The Futurist Interviews Matthias Mordi, Empowering Africans Through the Internet

Internet connectivity is spreading across Africa, and it is giving rise to new waves of civic activism, according to the nonprofit Accender Africa. Nigeria alone saw the numbers of Internet connections triple between 2000 and 2008—to 24 million, up from 8 million—according to the organization.

Accender Africa welcomes this expanded Internet access and makes it its stated mission to support it. Average citizens who have Internet connections can monitor their governments’ activities and uses of taxes and aid funds. They will know when government leaders fail them—and will make sure that other citizens know, too. With this knowledge, they will be able to rally and hold their leaders accountable, demand reforms, and ensure that under-served communities at last get the support that they need.

Rick Docksai, a staff editor for THE FUTURIST, spoke with Matthias Mordi, Accender Africa’s executive director, about the organization and the overall trajectory of digital media in Africa. (Graphic courtesy of Accender Africa.)

THE FUTURIST: Let's start with a few words about Accender Africa itself. Basically, you use new-media technologies to help reduce poverty in Africa. How do you go about that?

Matthias Mordi: In a very broad sense, that’s an ultimate goal. The route to achieve that is by improving governance. The technologies are resources for building better government policies. The idea is using new media to promote transparency, which we hope would encourage good governance.

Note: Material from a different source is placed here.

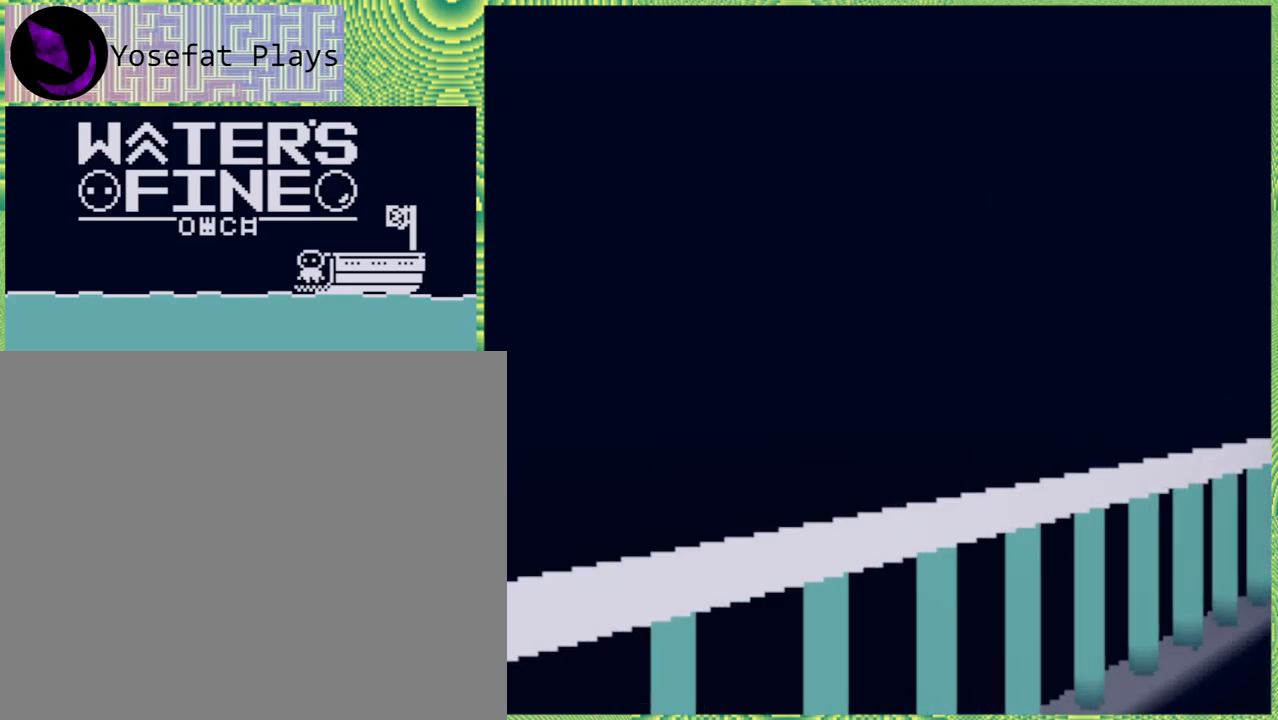
{"buttons": [], "left_stick": "left", "right_stick": "center", "events": [[33, "B", "down"], [117, "B", "up"], [333, "B", "down"], [383, "left_stick", "down-left"], [417, "B", "up"], [483, "left_stick", "left"]]}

THE FUTURIST: Why is mobile Internet access taking off among African countries’ citizens but not the citizens of an industrialized country like the United States?

Matthias Mordi: I’m not an expert on the United States, but from my honest opinion, I think the United States faces challenges that are not quite present in the economies in Africa, where we are seeing exponential growth first challenge is that of being the first mover. The U.S. already had the existing technology and infrastructure. It’s like the man who already has train tracks versus the man trying to build a new train. The first man is constrained by the tracks he already has.

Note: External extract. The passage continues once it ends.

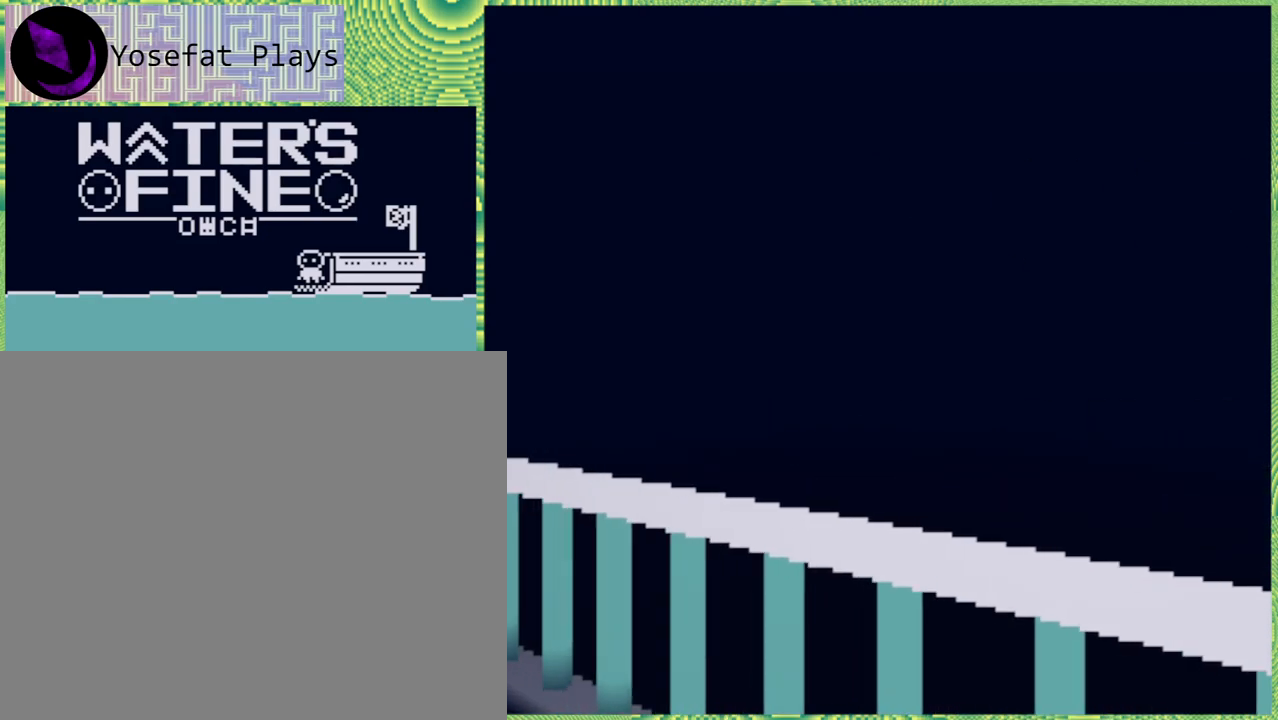
{"buttons": [], "left_stick": "up-left", "right_stick": "center", "events": [[300, "B", "down"], [300, "left_stick", "up-left"], [383, "B", "up"]]}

In America, many communities have the old infrastructure, like copper cables as opposed to optic fiber, for example. They would need optic fiber or an equivalent infrastructure, but there is a high cost of switching them over.

Having first-mover status is different from being someone who is starting fresh. In Nigeria, Ghana, and other parts of Africa, you’re starting from scratch. In Africa, most people never had a landline phone in their lives.

The second challenge for the United States is how the government works. Europe was able to move faster than the U.S. because they had a uniform standard. Countries in Africa, also, some have rules. Regulation gets them to expand to areas lacking service.

The U.S. lacks one common standard. Everyone is running in different directions. And in the U.S., the U.S. the private sector doesn’t invest in areas that are not profitable, and the government is not involved in encouraging them to make investments. Because in America, it’s a different philosophy. People don’t want the government to get involved the private sector. People are going to cry foul about government interference, which is why it isn’t going to happen.

THE FUTURIST: What services could a person in an African country obtain via a Web-accessible mobile phone that he or she might not be able to obtain via a Web-accessible mobile phone here in the United States?

Matthias Mordi: Very limited. I think the U.S. actually provides more services. The difference is accessibility. In Nigeria and many other African countries, the Blackberry has a feature called the BBM messaging service. You can add pictures and beta, and it’s free in Nigeria. So obviously think about it, free, you can send text messages for free. A service like that exists here in the U.S., but it costs more money.
Text messaging is one of the most common uses of cell phones in Nigeria. In the U.S. the cost of text messaging based on the existing revenue models of the cell phone makes access difficult for low-income people. In Nigeria and across Africa, access by low-income people is easier because the financing models and the form of use are different.

THE FUTURIST: Does that hold true for Web services, too?

Matthias Mordi: Not so much for Web access, but for other services. In terms of Web access, you’re seeing usage in cyber cafes. You see cyber cafes everywhere. It’s one of the most common ways for people, low-income people above all, to access e-mail and text messaging. But as for the middle class and the more affluent populations, most of the access is wireless.

THE FUTURIST: Do you think there might be lessons that the United States could learn from African communities on how to maximize mobile-phone Web access for disadvantaged groups?

Matthias Mordi: Yeah, absolutely, they could learn from Africa. But I think they could learn also from the Asian countries. Look at what’s happening in South Korea. The public sector co-invests with the private sector in a way that the resources of society are going heavily into building infrastructure, and that that has encouraged them to provide access to users across every sector. It’s worked nicely. There is something to learn from that.